But, these days, I look like him.
Of course, I don't look like him, really. I look more like Chief Inspector Charles Dreyfuss, the character he made famous in the "Pink Panther" films, being tortured into madness by the ineptitude of Peter Sellers' Inspector Jacques Clouseau. Clouseau's rampant and limitless bumbling, paired with his inexplicable and accidental good luck at solving the most complex heist cases, grated on Lom's character, who developed a tell-tale eye twitch whenever in the presence of Clouseau, or even just when his name was mentioned.
"CLOUSEAU!" a psychiatrist yells at the supposedly-healed Dreyfuss during a session at a mental hospital-- to assess Dreyfuss's response. The patient reacts with perfect calm and ease. Until, less than 10 minutes later, he has several unfortunate encounters with a pond because of his nemesis, the moustachioed and impossible to understand Clouseau.
It would seem that Lom's character Dreyfuss and I are kindred spirits, as I have developed a twitch under my left eye. It first appeared perhaps a year ago, stuck around for a few days, and went away-- whatever little muscle it was, I guess, no longer felt the need to assert itself and make its presence known so insistently. This time, though, it has come back with a passion. The twitch re-emerged early in June and it's been hanging around pretty consistently. Sometimes it's a quick pulsation, going up and down with great energy and verve, other times it's slow and faint.

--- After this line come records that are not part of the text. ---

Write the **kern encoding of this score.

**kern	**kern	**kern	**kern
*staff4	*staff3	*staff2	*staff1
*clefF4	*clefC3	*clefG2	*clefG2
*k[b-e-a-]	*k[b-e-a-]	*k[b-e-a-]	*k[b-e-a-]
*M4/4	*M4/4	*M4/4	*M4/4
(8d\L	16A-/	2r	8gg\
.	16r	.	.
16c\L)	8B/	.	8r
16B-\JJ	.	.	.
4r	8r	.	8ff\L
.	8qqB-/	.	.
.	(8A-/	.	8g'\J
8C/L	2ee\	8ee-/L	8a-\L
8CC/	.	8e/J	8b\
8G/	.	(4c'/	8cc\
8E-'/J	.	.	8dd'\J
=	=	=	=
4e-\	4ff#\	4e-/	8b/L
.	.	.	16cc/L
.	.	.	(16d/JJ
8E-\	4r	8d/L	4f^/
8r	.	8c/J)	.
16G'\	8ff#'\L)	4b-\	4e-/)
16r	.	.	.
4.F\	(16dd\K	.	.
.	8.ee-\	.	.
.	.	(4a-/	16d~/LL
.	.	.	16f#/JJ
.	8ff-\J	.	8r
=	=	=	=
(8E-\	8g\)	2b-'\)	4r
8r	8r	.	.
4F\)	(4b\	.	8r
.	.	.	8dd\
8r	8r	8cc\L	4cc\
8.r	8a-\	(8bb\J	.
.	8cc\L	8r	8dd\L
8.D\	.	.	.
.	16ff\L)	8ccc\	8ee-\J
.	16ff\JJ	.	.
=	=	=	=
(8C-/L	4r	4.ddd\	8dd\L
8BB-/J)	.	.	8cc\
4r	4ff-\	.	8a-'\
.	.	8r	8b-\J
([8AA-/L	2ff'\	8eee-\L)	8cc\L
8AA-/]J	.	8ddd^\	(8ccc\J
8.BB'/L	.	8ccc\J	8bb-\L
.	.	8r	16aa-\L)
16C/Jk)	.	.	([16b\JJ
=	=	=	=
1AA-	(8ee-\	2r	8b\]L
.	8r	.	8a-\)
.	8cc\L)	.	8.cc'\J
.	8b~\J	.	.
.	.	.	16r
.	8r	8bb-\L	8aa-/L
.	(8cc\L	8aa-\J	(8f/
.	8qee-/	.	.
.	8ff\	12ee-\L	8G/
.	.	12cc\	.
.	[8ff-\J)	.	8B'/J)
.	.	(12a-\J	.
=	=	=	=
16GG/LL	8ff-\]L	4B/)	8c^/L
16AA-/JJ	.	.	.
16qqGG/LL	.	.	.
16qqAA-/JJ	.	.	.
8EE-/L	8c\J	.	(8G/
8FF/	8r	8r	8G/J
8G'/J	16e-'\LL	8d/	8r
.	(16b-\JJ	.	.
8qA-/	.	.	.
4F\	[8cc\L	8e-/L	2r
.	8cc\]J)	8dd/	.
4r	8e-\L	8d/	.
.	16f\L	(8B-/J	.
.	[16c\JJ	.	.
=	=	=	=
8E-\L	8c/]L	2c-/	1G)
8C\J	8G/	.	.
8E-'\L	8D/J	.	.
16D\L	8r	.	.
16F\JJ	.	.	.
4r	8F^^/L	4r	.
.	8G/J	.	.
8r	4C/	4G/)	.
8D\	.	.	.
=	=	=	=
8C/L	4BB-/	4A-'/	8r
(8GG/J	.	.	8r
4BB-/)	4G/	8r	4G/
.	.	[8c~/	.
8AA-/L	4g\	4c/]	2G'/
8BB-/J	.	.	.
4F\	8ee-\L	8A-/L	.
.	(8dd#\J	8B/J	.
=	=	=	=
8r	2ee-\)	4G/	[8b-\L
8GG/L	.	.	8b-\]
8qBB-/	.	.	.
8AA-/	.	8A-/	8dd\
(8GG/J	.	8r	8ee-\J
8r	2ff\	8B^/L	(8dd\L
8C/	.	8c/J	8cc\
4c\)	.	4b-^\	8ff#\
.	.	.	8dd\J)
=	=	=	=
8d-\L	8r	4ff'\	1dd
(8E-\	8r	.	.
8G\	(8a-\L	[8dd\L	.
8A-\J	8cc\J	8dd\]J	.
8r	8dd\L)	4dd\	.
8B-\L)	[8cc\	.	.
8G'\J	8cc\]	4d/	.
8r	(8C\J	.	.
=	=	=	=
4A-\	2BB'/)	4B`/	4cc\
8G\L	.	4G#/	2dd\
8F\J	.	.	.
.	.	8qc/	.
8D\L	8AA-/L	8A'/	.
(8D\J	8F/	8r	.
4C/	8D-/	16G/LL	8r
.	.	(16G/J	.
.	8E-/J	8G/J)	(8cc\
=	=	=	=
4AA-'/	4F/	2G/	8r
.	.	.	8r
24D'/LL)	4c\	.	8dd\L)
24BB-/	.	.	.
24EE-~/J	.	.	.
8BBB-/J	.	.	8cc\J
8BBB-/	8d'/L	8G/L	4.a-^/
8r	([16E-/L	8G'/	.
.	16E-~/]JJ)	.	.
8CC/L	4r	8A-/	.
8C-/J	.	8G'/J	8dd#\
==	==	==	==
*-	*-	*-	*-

No matter the rate or force, I've got to tell you, it's fucking annoying.
And I feel kind of silly writing about it, because it seems like it's the kind of thing one might choose to write about if one were grasping at straws for something to write about, and if that's what it seems like to you, that's because that's true. I was rather stuck, actually, for a topic today, and I felt like asking someone for advice-- a friend or a wife or whatever-- but then I usually end up not using that person's suggested topic, and that probably makes them feel like monkey vom, and it makes me feel guilty for soliciting an idea that I'm most likely just going to shitcan anyway.
But I suppose you're supposed to write about what's on your mind, and what's on my mind most frequently is breasts, but I wasn't really in the mood to write about breasts, although I did recently have an illuminating conversation about breasts a couple days ago-- maybe that's why I don't feel the need to write about them-- and so I thought I would go to a topic that really can't help but be on my radar, and that's this ceaseless twitching below my left eye.
I wonder what people think when they talk to me for any length of time. If they're making any reasonable attempt at eye-contact, they've got to notice it. It must be very unsettling to look at. Most people are probably too polite to say anything about it. Anyway, what would they say?
"Jesus, how about that nasty-ass twitch you've got there, fella! What's the matter-- your eye have Parkinsons?"
I'm not terribly polite, at least, not with people I know well. A friend of mine is pregnant and I haven't seen her in a few months. She's going to pop next week. Anyway, I saw her for the first time in months last weekend and she is so fucking pregnant it's not even funny. And she's growing out-- straight out. It looks like her baby is wearing a hoop-skirt, for Christ's sake. She was wearing a size 2-XL t-shirt. And she was trying to talk to me and my eyes kept going, quite unabashedly, I might add, to her belly.
"I'm sorry, Amy," I said, "I'm just not even listening to you-- I can't stop staring at your fucking belly!"
Which, in a way, was probably a good thing, because she probably didn't notice my eye-twitch that way.
I'm thinking of naming my twitch "Herbert" after Herbert Lom. Since we found out that we're having twins, we've been talking a lot about names. Everything's a name thing now. We were watching Michael Palin's "The Missionary" last night, and one of the actor's names is Denholm Elliott.
"What about 'Denholm'?" I said to my wife.
"That's funny," she said to me. And I presume it wasn't about the movie. In reading up about Denholm Elliott for this post (yeah, I do research. Sort of.) I learned that he was diagnosed with HIV in 1987, and died of AIDS-related tuberculosis in 1992. That made me sad. Herbert Lom, however, who was born five years before Denholm Elliott, is still living, apparently. Lom is ninety-four, if you can believe that. I don't think Mrs. Apron will let me name the kid "Herbert" either.
Lom, originally from Prague, was born Herbert Charles Angelo Kuchacevich ze Schluderpacheru.
Now that's something to twitch about.